FindingMar 04, 2019

Disability and Distress: The Effect of Disability Programs on Financial Outcomes

Manasi Deshpande, Tal Gross, Yalun Su
Applicants for disability payments are often in financial distress, with rates of foreclosure, eviction, and bankruptcy higher for disability applicants than for others. Disability programs reduce financial distress, and a reduction in application wait times could improve the financial well-being of applicants.

More than 6 percent of working age adults receive SSDI or SSI disability payments; that aggregate number has grown steadily over the last 30 years, roughly tripling to 10 million individuals.1 Given the size and growth of this demographic, it is imperative that policymakers understand the impact of disability programs and the degree to which they influence recipients’ financial standing and quality of life. For example, the authors cite anecdotal evidence that shows how some landlords prefer SSDI/SSI recipients because of their steady source of income, and how such income proves more reliable for some recipients than most available jobs.

But anecdotes and theoretical assumptions are not enough to assess whether these programs are actually operating as intended. To address this evidence gap, the authors constructed what they believe is the first quasi-experimental study of the effects of US disability programs on outcomes that look beyond labor supply and mortality data. The authors built a new dataset that links administrative records from the SSDI and SSI programs to records on bankruptcy, foreclosure, eviction, home purchases, and home sales. In doing so, they present a first look at recipients’ financial well-being. These disruptive financial events occur irregularly but they have an outsized negative impact on recipients’ financial status and give key insights into fluctuations in recipients’ consumption.

Analysis of their dataset reveals three key facts:

  1. Applicants for disability programs experience bankruptcy, foreclosure, and eviction at rates higher than the general population. From this fact, the authors surmise that applicants likely experience higher rates of financial distress than others.
  2. Adverse financial events increase in the time leading to the application date, where they peak in occurrence. This finding suggests that applicants apply for disability benefits when they are in a state of financial distress.
  3. Relatedly, negative financial events occur less frequently for those who apply for benefits, even if they are rejected for disability payments, suggesting that such applicants find other means to address their financial needs.

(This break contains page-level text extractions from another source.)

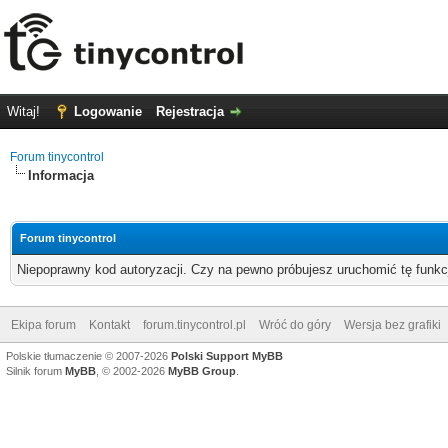
Witaj!
Logowanie
Rejestracja
Forum tinycontrol
Informacja
Forum tinycontrol
Niepoprawny kod autoryzacji. Czy na pewno próbujesz uruchomić tę funk
Ekipa forum
Kontakt
forum.tinycontrol.pl
Wróć do góry
Wersja bez grafiki
Polskie tłumaczenie © 2007-2026
Polski Support MyBB
Silnik forum
MyBB
, © 2002-2026
MyBB Group
.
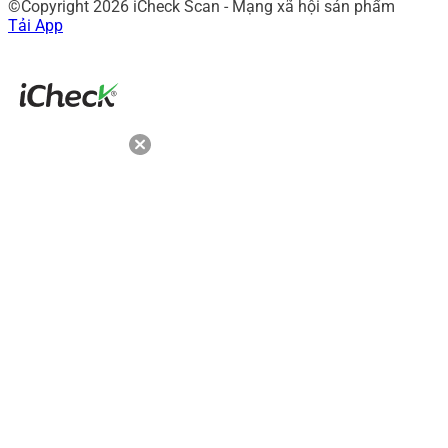
©Copyright 2026 iCheck Scan - Mạng xã hội sản phẩm
Tải App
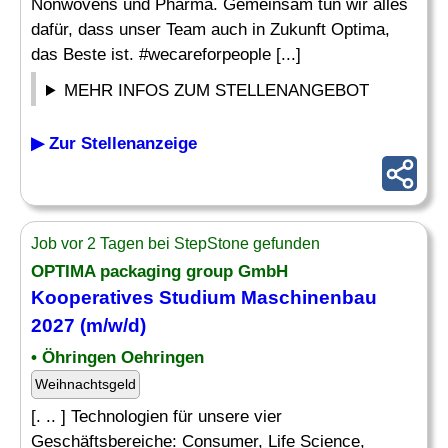
Nonwovens und Pharma. Gemeinsam tun wir alles
dafür, dass unser Team auch in Zukunft Optima,
das Beste ist. #wecareforpeople [...]
MEHR INFOS ZUM STELLENANGEBOT
▶ Zur Stellenanzeige
Job vor 2 Tagen bei StepStone gefunden
OPTIMA packaging group GmbH
Kooperatives Studium
Maschinenbau
2027 (m/w/d)
• Öhringen Oehringen
Weihnachtsgeld
[. .. ] Technologien für unsere vier
Geschäftsbereiche: Consumer, Life Science,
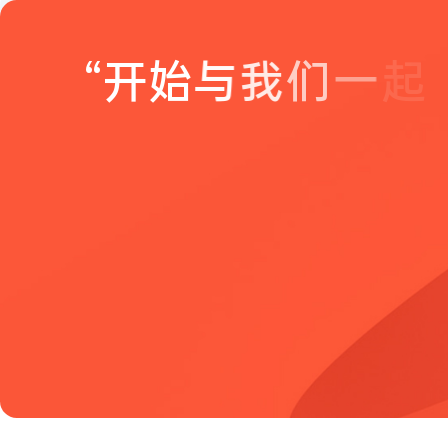
“
开
始
与
我
们
一
起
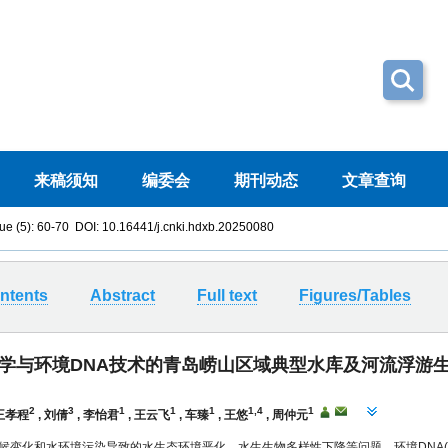
ue (5): 60-70 DOI:
10.16441/j.cnki.hdxb.20250080
ntents
Abstract
Full text
Figures/Tables
学与环境DNA技术的青岛崂山区域典型水库及河流浮游
2
3
1
1
1
1,4
1
王孝程
,
刘倩
,
李怡君
,
王云飞
,
车臻
,
王悠
,
周仲元
候变化和水环境污染导致的水生态环境恶化、水生生物多样性下降等问题，环境DNA(Envir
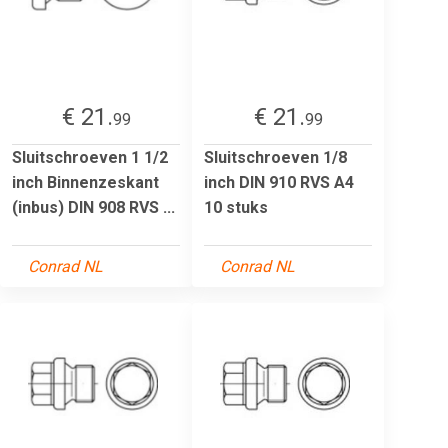
€ 21.
€ 21.
99
99
Sluitschroeven 1 1/2
Sluitschroeven 1/8
inch Binnenzeskant
inch DIN 910 RVS A4
(inbus) DIN 908 RVS ...
10 stuks
Conrad NL
Conrad NL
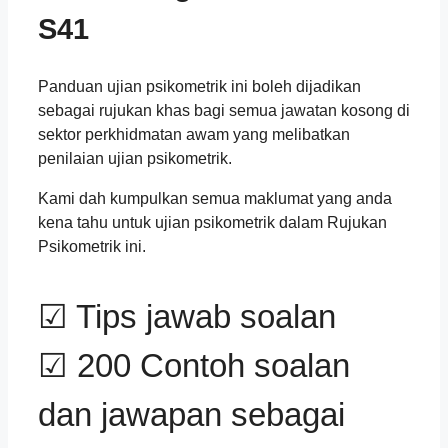
S41
Panduan ujian psikometrik ini boleh dijadikan
sebagai rujukan khas bagi semua jawatan kosong di
sektor perkhidmatan awam yang melibatkan
penilaian ujian psikometrik.
Kami dah kumpulkan semua maklumat yang anda
kena tahu untuk ujian psikometrik dalam Rujukan
Psikometrik ini.
☑ Tips jawab soalan
☑ 200 Contoh soalan
dan jawapan sebagai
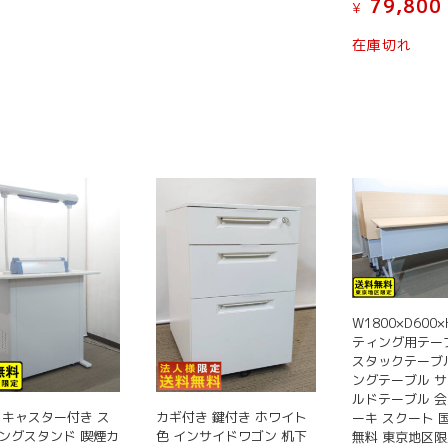
79,800
¥
在庫切れ
W1800×D600×
ティング用テー
スタックテーブ
ングテーブル 
ルドテーブル 会
 キャスター付き ス
カギ付き 鍵付き ホワイト
ーキ スクート 
ングスタンド 喫煙カ
色 インサイドワゴン 机下
無料 東京地区限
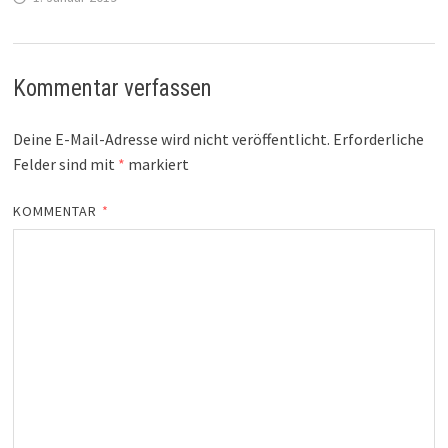
Kommentar verfassen
Deine E-Mail-Adresse wird nicht veröffentlicht.
Erforderliche
Felder sind mit
*
markiert
KOMMENTAR
*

The second and third facts show the importance of application dates and what they reveal about the state of financial distress faced by applicants. What are the causal effects of disability application on the financial outcomes of recipients? According to the authors’ analysis of the data, applicants who are allowed into the program are 30 percent less likely to experience bankruptcy over the following three years, 30 percent less likely to experience home foreclosure, and 20 percent are less likely to have to sell their home. Finally, as further evidence for the positive effects of disability application, the authors reveal that allowance into disability programs results in a 20 percent increase in home purchases.